Investigative companies looking to fleece multinationals use any number of stand-by tricks. Pawning off recycled photos of old counterfeit seizures as evidence in new cases is a favorite. (In one case, a Chinese company went so far as to film a faux-raid as evidence of a counterfeit sting operation.) Crooked investigators are known to tamper with police lists of seized goods, as well; one easy ruse is to add an extra digit on the number of seized goods: 109 quickly becomes 1,090, for example. Some companies have even been known to place orders with counterfeiting factories before launching raids, to increase the number of products seized (and in turn, their commission).
Investigators also sometimes extort bribes from the counterfeiters — in cooperation with the police, according to Daniel Plane, in-house intellectual property counsel at Gide Loyrette Nouel’s law offices in Hong Kong. “During a raid, the investigator says, ‘Pay us 40,000 RMB [almost $6,000], and we’ll tell the brand owner that everything got shipped out the night before the raid,’” he says. “The brand owner never knows, and the investigator and cop split the fee.” Plane says he’s even heard of cases in which counterfeiters gain contract work as investigators, and use their position to raid the factories of their competitors.
“Frankly, a lot of [brand owners] have their heads in the sand about what’s actually going on here,” Plane says.
Few companies are immune to the seedy side of the business.

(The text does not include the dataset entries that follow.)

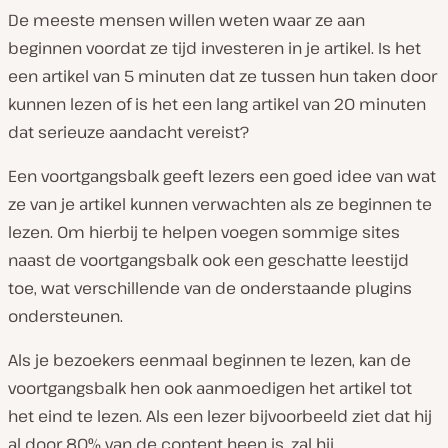
De meeste mensen willen weten waar ze aan
beginnen voordat ze tijd investeren in je artikel. Is het
een artikel van 5 minuten dat ze tussen hun taken door
kunnen lezen of is het een lang artikel van 20 minuten
dat serieuze aandacht vereist?
Een voortgangsbalk geeft lezers een goed idee van wat
ze van je artikel kunnen verwachten als ze beginnen te
lezen. Om hierbij te helpen voegen sommige sites
naast de voortgangsbalk ook een geschatte leestijd
toe, wat verschillende van de onderstaande plugins
ondersteunen.
Als je bezoekers eenmaal beginnen te lezen, kan de
voortgangsbalk hen ook aanmoedigen het artikel tot
het eind te lezen. Als een lezer bijvoorbeeld ziet dat hij
al door 80% van de content heen is, zal hij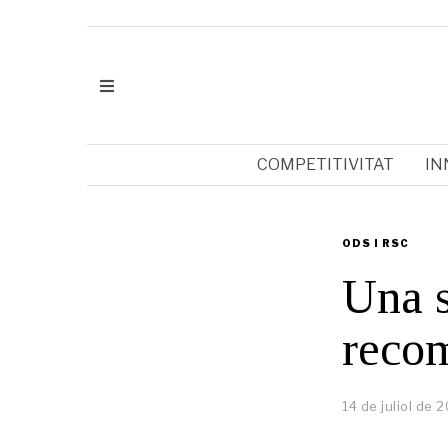
COMPETITIVITAT
IN
ODS I RSC
Una s
reco
14 de juliol de 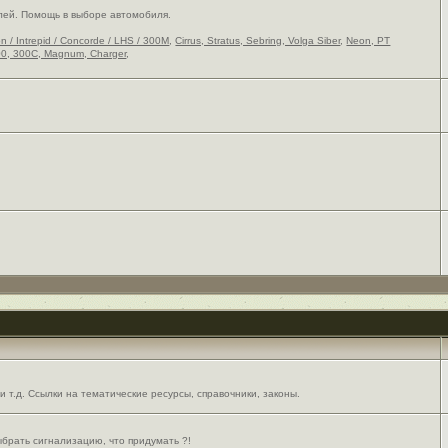
лей. Помощь в выборе автомобиля.
on / Intrepid / Concorde / LHS / 300M
,
Cirrus, Stratus, Sebring, Volga Siber
,
Neon, PT
0, 300C, Magnum, Charger
,
 т.д. Ссылки на тематические ресурсы, справочники, законы.
выбрать сигнализацию, что придумать ?!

A number of years ago, unbeknownst to cigarette companies that had hired a well-known Western firm to conduct anti-counterfeit work in China, a local manager for that firm had developed close ties to the official State Tobacco Monopoly Administration, which itself is charged with investigating counterfeit cigarettes. Through that manager, the STMA would pass tips to the investigative firm, which in turn would charge its clients to investigate the information — neatly outsourcing its own work on the tobacco companies’ dime.
To keep his own investigators honest, Kavowras’s team of 30 covertly records all interactions with their targets. “I believe them, and I trust them,” Kavowras says. “But I trust them a lot more when I have it on tape.”
“It’s a real double-edged sword,” Plane adds. While investigations in China can be done cheaply, he says, “a bribe might be paid in your name, and after a raid, your investigators might be buying the police prostitutes. … You just don’t know.”
The high stakes and stress contribute to high levels of burnout in the business. For some, the risks are simply too high, and the profits aren’t there. Take, for example, the undercover informants that companies hire to investigate suspected factories, who pose as workers for months on end. For such informants — who in Fujian, China, earn as little as $5 a day — the task is “very dangerous” as well as poorly paid, according to a Xiamen-based lawyer whose firm contracts with such laborers. “If the factory finds out who they work for, they’ll be badly beaten,” he says.
Mario Loaiza, whose company conducts investigations in Latin America for several large brand owners, says he knows it’s a dangerous game. “We’re talking about organized crime here, big business, in some cases just as profitable as selling drugs,” says Loaiza, a former criminal investigator with the U.S. Department of Defense. But when it comes to his 17 investigators, he explains that he does what he can to keep them safe — for one, by never asking them to do something he wouldn’t be willing to do himself.
“I tell them, it’s just a damn pack of cigarettes,” Loaiza says. “It’s just a pair of jeans. … Your life is more important than that.”
Te-Ping Chen is a staff writer for the International Consortium of Investigative Journalists.